As Farb’s team’s research continues to understand how paying attention to the breath changes brain processes, they are also excited to begin applying what they have learned in technology-driven applications. They hope to create “microinterventions,” such as daily self reflections that will enable individuals to tune into interoception to help manage emotions.

“There’s a lot more work to be done to make mindfulness communicable, relevant, and useful to the current generation of humans on the planet,” he says.

Harnessing the power of technology

For the past decade, David Ziegler has been working on a digital meditation-inspired game rooted in the fundamental concept of internal attention. His team at Neuroscape at the University of California, San Francisco, has  completed clinical trials and testing of the game with several groups in an effort to bring the practice of meditation to anyone, anywhere.

“Even though not everyone will resonate with the practice, they should at least have the opportunity to engage with it in an effective way and judge for themselves if they think they would benefit from it,” he says.

Their mediation app, MediTrain, is rooted in basic research in neuroplasticity and specifically how the brain can compensate for deficits in attentional control.

At CNS 2024, Ziegler is presenting data from recently published papers that used the app in young adults, ageing adults, and adolescents with childhood neglect, as well as a new study in healthy older adults.

In all the work, the researchers found attention benefits from the digital training, and in the newest study they found that the training also led to a decrease in stress reactivity and a lengthening of telomeres (a blood biomarker of cellular aging).

The app uses an adaptive algorithm that makes the sessions more difficult if an individual is doing well or easier if they are struggling.

“It’s a personalised experience for every individual at every point in their training,” Ziegler explains.

In one of the recently published studies in Nature Human Behaviour, the researchers recruited healthy young adults to participate in six weeks of meditation training via the app.

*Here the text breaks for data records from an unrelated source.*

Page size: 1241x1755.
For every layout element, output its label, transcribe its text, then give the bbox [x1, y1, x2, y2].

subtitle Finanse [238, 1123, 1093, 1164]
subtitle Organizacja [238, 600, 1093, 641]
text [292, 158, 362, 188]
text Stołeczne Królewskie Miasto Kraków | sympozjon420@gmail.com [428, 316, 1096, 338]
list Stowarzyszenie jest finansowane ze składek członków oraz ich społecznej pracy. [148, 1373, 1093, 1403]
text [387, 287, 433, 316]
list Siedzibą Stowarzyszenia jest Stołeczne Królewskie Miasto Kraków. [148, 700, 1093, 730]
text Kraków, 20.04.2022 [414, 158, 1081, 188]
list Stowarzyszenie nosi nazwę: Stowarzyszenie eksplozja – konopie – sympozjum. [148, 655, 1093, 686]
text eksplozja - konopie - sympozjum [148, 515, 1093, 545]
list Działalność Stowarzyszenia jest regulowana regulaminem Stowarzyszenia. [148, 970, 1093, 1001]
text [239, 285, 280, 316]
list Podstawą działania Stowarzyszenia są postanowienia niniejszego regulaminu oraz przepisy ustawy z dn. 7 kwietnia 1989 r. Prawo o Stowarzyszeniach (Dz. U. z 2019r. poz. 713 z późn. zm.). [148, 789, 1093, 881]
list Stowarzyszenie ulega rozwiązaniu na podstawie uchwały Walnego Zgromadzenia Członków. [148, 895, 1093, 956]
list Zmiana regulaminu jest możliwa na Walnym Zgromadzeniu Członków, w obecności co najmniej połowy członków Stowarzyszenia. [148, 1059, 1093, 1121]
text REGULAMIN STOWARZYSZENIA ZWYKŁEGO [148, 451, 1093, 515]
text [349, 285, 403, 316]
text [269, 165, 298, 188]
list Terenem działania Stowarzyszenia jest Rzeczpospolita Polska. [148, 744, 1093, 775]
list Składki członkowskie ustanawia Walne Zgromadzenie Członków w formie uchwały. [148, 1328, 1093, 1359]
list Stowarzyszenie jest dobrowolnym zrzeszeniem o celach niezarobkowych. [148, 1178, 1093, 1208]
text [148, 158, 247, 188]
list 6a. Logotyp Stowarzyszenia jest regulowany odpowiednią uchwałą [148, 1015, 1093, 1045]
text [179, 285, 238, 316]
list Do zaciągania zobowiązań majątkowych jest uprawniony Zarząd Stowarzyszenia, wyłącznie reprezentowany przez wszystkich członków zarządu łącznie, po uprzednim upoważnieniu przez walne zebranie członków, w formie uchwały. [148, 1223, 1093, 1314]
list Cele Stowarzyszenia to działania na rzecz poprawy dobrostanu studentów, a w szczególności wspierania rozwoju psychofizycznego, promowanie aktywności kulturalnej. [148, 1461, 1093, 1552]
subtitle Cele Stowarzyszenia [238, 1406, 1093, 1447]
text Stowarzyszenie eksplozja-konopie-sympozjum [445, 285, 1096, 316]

They found gains in both sustained attention and working memory in this group, which has proven difficult for researchers in the past. These improvements were associated with positive changes in key neural signatures of attentional control. By focusing their attention inward, young adults were able to improve their outward attention.

The biggest challenges in this work, Ziegler says, is determining who responds to meditation and how much of a “dose” someone needs to reap the benefit.

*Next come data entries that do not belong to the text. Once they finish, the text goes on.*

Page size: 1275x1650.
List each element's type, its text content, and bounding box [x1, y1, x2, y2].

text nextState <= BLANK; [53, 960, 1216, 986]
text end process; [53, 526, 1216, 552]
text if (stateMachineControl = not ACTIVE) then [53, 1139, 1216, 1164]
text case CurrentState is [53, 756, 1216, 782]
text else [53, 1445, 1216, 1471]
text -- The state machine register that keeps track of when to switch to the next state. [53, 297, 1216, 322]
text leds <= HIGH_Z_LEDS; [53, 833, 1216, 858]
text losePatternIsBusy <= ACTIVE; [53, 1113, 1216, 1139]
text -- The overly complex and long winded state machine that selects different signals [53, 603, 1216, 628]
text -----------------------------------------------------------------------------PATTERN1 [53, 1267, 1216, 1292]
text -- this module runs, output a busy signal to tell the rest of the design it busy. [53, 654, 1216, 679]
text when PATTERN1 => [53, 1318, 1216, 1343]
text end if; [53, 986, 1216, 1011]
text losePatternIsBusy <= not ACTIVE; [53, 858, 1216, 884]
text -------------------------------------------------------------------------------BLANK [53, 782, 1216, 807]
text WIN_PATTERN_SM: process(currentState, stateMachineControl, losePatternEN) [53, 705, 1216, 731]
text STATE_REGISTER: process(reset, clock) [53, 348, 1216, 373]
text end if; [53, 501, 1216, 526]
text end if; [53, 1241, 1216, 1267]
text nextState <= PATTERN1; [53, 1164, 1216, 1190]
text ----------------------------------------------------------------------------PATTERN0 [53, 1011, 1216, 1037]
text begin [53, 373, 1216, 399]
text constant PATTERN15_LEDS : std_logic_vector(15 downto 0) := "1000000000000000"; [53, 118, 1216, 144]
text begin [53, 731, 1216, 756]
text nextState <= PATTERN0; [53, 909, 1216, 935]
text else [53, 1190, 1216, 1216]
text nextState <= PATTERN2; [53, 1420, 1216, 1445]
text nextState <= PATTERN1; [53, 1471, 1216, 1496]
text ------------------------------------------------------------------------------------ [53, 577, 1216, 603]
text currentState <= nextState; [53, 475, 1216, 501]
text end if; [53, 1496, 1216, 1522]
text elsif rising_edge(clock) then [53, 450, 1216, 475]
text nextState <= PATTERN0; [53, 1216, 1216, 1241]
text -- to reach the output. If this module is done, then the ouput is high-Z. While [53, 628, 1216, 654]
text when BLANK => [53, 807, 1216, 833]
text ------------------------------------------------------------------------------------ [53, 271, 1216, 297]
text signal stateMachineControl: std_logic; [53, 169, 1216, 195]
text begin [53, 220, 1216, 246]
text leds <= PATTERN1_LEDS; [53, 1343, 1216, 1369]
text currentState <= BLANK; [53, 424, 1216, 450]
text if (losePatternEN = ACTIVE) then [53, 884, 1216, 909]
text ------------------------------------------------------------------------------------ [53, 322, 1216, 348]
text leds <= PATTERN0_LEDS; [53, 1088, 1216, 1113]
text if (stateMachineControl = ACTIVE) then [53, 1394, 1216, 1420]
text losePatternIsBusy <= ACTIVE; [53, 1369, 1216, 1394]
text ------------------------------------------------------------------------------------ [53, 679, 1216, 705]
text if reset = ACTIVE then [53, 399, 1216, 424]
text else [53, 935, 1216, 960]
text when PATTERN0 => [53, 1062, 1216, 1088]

“I truly believe that technology is key to answering those questions,” he says.

“One of our biggest upcoming studies is a nationwide dose-response study of MediTrain in thousands of older adults across the country that can really only be done with a fully mobile, digital form of meditation.”

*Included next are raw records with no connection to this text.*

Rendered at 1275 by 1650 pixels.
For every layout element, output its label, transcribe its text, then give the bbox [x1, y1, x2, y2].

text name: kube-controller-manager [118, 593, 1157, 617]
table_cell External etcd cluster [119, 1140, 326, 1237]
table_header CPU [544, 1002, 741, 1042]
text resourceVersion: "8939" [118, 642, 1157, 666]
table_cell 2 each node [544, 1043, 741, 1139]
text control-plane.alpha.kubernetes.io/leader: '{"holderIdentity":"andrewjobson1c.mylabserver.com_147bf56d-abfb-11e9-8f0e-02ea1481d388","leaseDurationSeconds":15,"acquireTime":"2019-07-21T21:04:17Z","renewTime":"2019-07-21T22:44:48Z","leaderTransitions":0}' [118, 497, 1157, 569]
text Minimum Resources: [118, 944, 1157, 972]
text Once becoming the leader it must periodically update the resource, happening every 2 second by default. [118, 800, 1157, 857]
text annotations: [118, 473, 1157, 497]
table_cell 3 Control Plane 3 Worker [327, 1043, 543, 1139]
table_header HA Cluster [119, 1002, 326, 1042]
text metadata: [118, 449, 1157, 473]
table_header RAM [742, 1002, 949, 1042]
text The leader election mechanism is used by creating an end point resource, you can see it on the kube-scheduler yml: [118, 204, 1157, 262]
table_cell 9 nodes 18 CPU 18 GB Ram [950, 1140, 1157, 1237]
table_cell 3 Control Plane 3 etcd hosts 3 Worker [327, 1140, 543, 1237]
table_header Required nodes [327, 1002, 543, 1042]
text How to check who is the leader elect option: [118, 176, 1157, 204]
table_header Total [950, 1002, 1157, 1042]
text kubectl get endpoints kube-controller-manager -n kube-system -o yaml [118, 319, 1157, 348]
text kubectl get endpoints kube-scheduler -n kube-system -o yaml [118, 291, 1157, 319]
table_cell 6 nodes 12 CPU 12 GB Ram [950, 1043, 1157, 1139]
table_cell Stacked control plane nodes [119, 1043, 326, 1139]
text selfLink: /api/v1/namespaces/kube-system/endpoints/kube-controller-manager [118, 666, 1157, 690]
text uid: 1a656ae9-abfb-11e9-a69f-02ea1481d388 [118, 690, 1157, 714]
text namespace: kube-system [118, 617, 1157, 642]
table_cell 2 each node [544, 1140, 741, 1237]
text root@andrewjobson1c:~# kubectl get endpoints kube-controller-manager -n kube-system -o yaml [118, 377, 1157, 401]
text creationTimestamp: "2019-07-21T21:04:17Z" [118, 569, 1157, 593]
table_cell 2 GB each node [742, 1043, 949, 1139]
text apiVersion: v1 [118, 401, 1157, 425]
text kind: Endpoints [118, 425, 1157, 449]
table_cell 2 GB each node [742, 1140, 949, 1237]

The researchers participating in the CNS 2024 symposium on mindfulness and meditation are eager to see the potential benefits of these practices extend to broad populations.

Nyhus, Farb, and Ziegler not only all study mindfulness and meditation but they are also practitioners, though they may have started with some hesitance or skepticism.

Nyhus, whose work in this space was inspired by an 8-week course she took in Mindfulness Based Stress Reduction, will be presenting results from a study that used principles from that course to study changes in episodic memory.

“You see mindfulness training everywhere and don’t know if there is anything to it, but I was shocked to see the results we got in the lab,” she says.

Nyhus hopes that by discovering the underlying mechanisms behind these results, she and others can leverage mindfulness training as a tool for cognitive enhancement.